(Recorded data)

......

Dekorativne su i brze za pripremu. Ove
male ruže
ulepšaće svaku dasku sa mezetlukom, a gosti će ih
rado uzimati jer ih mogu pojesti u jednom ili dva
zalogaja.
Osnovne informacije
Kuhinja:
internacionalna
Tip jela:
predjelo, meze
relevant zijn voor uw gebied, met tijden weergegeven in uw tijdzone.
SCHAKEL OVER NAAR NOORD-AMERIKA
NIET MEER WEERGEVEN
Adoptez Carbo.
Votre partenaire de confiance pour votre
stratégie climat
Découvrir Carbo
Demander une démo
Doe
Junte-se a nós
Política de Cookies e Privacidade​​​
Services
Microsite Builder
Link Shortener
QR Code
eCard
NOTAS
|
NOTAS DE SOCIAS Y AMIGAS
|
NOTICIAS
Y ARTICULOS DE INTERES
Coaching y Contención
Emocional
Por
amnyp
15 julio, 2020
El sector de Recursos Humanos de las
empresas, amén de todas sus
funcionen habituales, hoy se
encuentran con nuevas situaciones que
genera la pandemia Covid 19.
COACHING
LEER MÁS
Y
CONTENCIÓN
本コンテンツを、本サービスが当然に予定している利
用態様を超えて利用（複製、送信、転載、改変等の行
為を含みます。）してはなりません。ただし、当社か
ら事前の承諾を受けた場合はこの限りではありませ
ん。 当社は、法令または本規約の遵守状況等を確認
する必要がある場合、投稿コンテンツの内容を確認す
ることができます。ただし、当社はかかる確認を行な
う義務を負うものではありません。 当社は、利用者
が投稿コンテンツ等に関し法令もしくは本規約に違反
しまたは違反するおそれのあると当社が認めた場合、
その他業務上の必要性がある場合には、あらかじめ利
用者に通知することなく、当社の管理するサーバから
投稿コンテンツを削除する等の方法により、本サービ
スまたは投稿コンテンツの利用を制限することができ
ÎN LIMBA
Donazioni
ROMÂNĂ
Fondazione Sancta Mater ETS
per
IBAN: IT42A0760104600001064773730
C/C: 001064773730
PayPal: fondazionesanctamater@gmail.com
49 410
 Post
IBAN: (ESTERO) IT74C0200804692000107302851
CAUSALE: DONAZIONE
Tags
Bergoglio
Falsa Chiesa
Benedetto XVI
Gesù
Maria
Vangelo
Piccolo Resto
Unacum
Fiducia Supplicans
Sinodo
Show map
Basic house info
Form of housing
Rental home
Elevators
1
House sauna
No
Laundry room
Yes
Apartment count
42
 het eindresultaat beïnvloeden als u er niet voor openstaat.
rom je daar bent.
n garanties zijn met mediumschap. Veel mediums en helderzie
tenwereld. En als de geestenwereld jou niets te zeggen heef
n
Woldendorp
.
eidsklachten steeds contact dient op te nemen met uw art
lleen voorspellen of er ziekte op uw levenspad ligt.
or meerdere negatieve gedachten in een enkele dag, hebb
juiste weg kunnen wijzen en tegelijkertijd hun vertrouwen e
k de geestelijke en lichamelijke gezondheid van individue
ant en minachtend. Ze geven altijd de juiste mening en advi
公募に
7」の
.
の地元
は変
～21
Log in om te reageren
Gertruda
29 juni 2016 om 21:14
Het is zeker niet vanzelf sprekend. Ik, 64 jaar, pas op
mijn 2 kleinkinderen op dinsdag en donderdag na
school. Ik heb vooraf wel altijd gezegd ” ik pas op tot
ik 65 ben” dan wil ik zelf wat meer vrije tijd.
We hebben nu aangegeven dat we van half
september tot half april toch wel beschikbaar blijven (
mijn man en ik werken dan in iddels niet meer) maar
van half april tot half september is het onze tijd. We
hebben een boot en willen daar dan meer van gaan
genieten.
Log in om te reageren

......

*Your goal*: Can you reproduce the stretch of the entries from their very start through the line containing "ることができます。ただし、当社はかかる確認を行な", with both ends included?

*Reply to the exercise*:
Dekorativne su i brze za pripremu. Ove
male ruže
ulepšaće svaku dasku sa mezetlukom, a gosti će ih
rado uzimati jer ih mogu pojesti u jednom ili dva
zalogaja.
Osnovne informacije
Kuhinja:
internacionalna
Tip jela:
predjelo, meze
relevant zijn voor uw gebied, met tijden weergegeven in uw tijdzone.
SCHAKEL OVER NAAR NOORD-AMERIKA
NIET MEER WEERGEVEN
Adoptez Carbo.
Votre partenaire de confiance pour votre
stratégie climat
Découvrir Carbo
Demander une démo
Doe
Junte-se a nós
Política de Cookies e Privacidade​​​
Services
Microsite Builder
Link Shortener
QR Code
eCard
NOTAS
|
NOTAS DE SOCIAS Y AMIGAS
|
NOTICIAS
Y ARTICULOS DE INTERES
Coaching y Contención
Emocional
Por
amnyp
15 julio, 2020
El sector de Recursos Humanos de las
empresas, amén de todas sus
funcionen habituales, hoy se
encuentran con nuevas situaciones que
genera la pandemia Covid 19.
COACHING
LEER MÁS
Y
CONTENCIÓN
本コンテンツを、本サービスが当然に予定している利
用態様を超えて利用（複製、送信、転載、改変等の行
為を含みます。）してはなりません。ただし、当社か
ら事前の承諾を受けた場合はこの限りではありませ
ん。 当社は、法令または本規約の遵守状況等を確認
する必要がある場合、投稿コンテンツの内容を確認す
ることができます。ただし、当社はかかる確認を行な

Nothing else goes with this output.